#### [TEXT SHOWN]
________________________

[v1] RE: [patch 00/38] x86/retbleed: Call depth tracking mitigation

RE: [patch 00/38] x86/retbleed: Call depth tracking mitigation

Thomas Gleixner posted 38 patches 3 years, 9 months ago

Diff against v1 v1 v1 v1 v1 v1 v1 v1

Only 0 patches received!

There is a newer version of this series

RE: [patch 00/38] x86/retbleed: Call depth tracking mitigation

Posted by Thomas Gleixner 3 years, 9 months ago

On Sun, Jul 17 2022 at 17:56, David Laight wrote:
> From: Thomas Gleixner
>> On Sun, Jul 17 2022 at 09:45, David Laight wrote:
> I was thinking about what happens after the RSB has underflowed.
> Which is when (I presume) the BTB based speculation happens.
>
>> The intra function call in the retpoline is of course adding a RSB entry
>> which points to the speculation trap, but that gets popped immediately
>> after that by the return which goes to the called function.
>
> I'm remembering the 'active' instructions in a retpoline being 'push; ret'.
> Which is an RSB imbalance.

Looking at the code might help to remember correctly:

        call   1f
        speculation trap
1:      mov     %reg, %rsp
        ret

Thanks,

        tglx

________________________

#### [DATASET EXCERPTS]
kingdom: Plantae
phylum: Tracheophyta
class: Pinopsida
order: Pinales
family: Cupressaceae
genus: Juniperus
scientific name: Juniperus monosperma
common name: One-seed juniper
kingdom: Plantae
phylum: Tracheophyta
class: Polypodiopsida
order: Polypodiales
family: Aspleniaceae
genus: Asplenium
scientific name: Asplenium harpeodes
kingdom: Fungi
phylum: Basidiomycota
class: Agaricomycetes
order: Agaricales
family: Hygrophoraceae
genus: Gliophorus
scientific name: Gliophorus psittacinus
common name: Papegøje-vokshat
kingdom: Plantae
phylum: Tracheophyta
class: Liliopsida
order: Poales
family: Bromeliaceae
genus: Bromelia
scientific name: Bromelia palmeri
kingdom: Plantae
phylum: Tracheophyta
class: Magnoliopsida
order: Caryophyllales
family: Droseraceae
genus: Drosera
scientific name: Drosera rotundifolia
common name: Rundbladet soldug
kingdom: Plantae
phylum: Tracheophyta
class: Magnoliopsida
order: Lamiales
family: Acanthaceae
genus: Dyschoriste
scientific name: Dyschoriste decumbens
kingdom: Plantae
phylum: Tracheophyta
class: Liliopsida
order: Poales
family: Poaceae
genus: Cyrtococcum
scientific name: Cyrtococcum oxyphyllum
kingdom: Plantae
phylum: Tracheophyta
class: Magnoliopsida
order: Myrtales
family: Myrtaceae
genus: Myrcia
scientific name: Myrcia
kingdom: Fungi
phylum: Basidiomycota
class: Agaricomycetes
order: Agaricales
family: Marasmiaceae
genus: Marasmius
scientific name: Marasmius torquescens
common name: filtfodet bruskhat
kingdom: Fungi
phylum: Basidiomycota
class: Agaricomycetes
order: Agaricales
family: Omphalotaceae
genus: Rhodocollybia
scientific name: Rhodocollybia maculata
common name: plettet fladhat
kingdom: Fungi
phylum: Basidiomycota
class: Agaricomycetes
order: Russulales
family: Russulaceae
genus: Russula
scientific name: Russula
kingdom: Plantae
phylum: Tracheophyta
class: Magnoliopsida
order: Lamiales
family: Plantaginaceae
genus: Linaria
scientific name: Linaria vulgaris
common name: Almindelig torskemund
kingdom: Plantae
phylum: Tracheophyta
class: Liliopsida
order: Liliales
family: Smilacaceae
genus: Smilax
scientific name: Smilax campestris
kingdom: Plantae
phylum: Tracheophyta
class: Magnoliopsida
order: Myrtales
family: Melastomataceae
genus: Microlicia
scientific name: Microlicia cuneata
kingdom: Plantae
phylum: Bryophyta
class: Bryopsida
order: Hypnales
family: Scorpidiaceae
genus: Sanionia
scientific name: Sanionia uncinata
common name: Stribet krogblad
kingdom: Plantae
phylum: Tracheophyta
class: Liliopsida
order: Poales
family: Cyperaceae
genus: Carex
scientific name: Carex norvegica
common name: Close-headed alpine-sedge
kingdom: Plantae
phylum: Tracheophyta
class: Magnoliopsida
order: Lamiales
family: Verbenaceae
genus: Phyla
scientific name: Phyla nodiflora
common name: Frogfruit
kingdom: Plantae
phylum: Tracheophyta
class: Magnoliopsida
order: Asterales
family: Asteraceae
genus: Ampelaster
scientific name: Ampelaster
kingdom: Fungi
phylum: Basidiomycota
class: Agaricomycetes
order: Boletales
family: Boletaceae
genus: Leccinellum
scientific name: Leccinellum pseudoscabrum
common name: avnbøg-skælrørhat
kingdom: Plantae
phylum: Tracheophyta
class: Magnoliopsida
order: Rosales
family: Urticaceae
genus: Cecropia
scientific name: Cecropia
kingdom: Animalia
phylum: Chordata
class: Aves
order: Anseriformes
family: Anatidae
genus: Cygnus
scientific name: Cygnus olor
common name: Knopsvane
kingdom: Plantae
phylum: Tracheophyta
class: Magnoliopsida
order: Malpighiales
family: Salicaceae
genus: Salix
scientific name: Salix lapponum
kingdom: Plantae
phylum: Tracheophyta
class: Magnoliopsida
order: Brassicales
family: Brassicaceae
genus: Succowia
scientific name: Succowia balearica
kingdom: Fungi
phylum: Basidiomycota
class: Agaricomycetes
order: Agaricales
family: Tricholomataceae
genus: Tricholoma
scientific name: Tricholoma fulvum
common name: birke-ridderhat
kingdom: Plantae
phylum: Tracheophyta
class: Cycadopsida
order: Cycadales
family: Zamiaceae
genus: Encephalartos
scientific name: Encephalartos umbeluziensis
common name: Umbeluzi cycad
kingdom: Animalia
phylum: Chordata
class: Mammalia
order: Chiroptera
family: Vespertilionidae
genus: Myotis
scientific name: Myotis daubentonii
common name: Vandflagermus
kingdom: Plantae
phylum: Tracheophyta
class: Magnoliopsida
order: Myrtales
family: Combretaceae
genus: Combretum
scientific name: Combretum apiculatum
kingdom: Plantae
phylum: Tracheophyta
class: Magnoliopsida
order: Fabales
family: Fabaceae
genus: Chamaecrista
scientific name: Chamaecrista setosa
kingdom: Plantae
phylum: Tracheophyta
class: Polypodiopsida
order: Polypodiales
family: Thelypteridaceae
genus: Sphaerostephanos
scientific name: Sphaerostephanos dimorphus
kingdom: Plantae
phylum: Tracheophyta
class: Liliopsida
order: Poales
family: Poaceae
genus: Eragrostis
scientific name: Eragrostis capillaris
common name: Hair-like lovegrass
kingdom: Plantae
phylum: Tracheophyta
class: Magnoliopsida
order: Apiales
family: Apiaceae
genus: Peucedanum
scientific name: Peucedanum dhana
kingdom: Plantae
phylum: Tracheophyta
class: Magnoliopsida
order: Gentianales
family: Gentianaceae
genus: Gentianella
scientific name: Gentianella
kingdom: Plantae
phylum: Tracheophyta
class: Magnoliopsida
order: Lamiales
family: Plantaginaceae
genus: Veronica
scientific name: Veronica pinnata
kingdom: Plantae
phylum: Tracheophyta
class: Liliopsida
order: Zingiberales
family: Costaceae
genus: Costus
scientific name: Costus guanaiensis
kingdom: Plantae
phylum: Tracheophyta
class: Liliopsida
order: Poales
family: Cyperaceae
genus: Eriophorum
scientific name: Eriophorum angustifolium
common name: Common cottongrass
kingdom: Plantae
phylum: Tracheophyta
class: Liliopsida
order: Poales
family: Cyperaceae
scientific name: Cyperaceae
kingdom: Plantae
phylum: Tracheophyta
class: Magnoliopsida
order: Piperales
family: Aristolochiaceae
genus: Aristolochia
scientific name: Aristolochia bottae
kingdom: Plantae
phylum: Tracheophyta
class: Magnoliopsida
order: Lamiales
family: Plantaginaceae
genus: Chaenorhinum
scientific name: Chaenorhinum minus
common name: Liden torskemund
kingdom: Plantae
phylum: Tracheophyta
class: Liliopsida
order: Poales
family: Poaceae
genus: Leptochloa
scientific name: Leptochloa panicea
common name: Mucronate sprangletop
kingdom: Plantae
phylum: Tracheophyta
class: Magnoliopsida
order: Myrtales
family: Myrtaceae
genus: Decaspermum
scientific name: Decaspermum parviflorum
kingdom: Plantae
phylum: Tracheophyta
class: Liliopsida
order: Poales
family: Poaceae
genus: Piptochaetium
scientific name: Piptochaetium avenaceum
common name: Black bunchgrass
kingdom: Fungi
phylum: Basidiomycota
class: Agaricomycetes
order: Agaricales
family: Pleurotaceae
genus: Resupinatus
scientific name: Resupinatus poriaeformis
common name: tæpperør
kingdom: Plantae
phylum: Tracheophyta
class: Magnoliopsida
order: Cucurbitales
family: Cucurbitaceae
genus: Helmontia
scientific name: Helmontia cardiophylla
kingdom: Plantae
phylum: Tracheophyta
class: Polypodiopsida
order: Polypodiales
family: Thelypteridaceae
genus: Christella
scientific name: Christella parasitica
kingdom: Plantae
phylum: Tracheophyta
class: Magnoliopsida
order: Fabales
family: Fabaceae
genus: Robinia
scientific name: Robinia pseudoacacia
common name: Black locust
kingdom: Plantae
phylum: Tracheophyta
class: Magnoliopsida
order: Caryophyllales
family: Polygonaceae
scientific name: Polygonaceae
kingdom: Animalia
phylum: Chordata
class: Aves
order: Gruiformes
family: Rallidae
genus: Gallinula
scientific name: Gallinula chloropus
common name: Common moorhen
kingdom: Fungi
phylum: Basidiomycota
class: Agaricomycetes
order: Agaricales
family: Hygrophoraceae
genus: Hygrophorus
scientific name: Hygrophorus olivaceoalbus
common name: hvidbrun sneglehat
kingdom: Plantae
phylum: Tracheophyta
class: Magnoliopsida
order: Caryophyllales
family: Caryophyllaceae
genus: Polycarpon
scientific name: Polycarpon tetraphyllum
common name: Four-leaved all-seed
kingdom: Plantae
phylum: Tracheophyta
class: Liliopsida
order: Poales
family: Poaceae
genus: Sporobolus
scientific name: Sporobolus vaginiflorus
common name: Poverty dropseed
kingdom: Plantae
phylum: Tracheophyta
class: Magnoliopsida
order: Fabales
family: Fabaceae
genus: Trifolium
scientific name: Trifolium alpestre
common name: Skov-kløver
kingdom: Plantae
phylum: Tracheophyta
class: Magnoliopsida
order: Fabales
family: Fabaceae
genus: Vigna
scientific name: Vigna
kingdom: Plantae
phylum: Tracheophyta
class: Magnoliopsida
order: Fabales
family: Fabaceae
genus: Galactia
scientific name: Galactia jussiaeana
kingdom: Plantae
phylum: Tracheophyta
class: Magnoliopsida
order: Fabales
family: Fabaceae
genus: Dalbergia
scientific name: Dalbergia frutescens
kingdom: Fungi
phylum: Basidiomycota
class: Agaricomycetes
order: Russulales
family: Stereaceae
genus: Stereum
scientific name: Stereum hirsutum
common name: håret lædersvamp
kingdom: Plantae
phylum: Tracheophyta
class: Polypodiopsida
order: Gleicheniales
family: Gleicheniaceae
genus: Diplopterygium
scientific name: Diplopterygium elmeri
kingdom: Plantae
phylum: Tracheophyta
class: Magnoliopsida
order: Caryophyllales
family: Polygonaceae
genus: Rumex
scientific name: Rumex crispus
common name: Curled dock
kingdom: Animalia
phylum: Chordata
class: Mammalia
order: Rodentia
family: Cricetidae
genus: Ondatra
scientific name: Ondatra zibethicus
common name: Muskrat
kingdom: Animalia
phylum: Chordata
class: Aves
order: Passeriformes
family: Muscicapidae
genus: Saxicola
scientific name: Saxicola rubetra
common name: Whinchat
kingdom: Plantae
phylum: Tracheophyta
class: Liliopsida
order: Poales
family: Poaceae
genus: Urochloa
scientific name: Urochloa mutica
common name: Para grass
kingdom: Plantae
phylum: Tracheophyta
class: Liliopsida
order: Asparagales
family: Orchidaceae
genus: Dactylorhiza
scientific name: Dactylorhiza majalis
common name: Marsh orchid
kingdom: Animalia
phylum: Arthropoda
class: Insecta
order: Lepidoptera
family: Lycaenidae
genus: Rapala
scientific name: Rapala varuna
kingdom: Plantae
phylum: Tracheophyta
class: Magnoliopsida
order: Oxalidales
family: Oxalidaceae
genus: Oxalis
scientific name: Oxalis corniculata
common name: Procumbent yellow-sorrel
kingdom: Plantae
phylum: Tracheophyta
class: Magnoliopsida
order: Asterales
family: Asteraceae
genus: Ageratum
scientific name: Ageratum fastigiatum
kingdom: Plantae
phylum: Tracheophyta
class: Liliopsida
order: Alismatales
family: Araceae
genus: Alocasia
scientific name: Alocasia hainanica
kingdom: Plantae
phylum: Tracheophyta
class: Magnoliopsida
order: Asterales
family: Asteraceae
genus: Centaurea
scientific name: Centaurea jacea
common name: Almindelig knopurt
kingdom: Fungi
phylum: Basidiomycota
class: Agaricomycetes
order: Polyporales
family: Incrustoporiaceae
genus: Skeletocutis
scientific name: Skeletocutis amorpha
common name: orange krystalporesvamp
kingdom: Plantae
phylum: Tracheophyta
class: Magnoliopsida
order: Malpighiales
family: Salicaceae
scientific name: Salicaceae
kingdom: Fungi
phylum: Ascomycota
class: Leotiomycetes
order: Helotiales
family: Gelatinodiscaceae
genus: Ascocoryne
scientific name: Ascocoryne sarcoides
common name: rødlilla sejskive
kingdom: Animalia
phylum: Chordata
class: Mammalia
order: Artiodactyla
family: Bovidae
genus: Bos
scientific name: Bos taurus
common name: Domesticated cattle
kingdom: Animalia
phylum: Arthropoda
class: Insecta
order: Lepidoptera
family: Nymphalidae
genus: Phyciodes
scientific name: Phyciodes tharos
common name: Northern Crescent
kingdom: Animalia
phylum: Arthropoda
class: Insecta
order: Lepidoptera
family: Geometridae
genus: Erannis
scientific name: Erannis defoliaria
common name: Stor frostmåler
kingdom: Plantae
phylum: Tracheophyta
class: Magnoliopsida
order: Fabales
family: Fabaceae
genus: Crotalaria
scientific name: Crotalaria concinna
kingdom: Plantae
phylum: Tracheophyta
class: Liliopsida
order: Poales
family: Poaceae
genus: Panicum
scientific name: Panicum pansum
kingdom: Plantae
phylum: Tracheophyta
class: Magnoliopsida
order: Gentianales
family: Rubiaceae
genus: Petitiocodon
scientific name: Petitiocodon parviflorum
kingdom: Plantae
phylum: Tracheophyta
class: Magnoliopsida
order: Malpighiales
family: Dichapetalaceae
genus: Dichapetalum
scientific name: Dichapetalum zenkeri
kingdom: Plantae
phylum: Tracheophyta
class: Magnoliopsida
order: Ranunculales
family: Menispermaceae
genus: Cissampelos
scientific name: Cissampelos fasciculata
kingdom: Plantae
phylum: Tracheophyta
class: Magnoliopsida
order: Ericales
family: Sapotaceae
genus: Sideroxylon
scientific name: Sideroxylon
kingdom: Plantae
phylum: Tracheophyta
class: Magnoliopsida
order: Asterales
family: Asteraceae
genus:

________________________

#### [WHAT IS REQUIRED]
Please reproduce, word for word, the part of the retbleed mailing-list reply above that opens with the words containing "Diff against v1" and closes with "RSB has underflowed.".

#### [RESPONSE BOX]
Diff against v1 v1 v1 v1 v1 v1 v1 v1

Only 0 patches received!

There is a newer version of this series

RE: [patch 00/38] x86/retbleed: Call depth tracking mitigation

Posted by Thomas Gleixner 3 years, 9 months ago

On Sun, Jul 17 2022 at 17:56, David Laight wrote:
> From: Thomas Gleixner
>> On Sun, Jul 17 2022 at 09:45, David Laight wrote:
> I was thinking about what happens after the RSB has underflowed.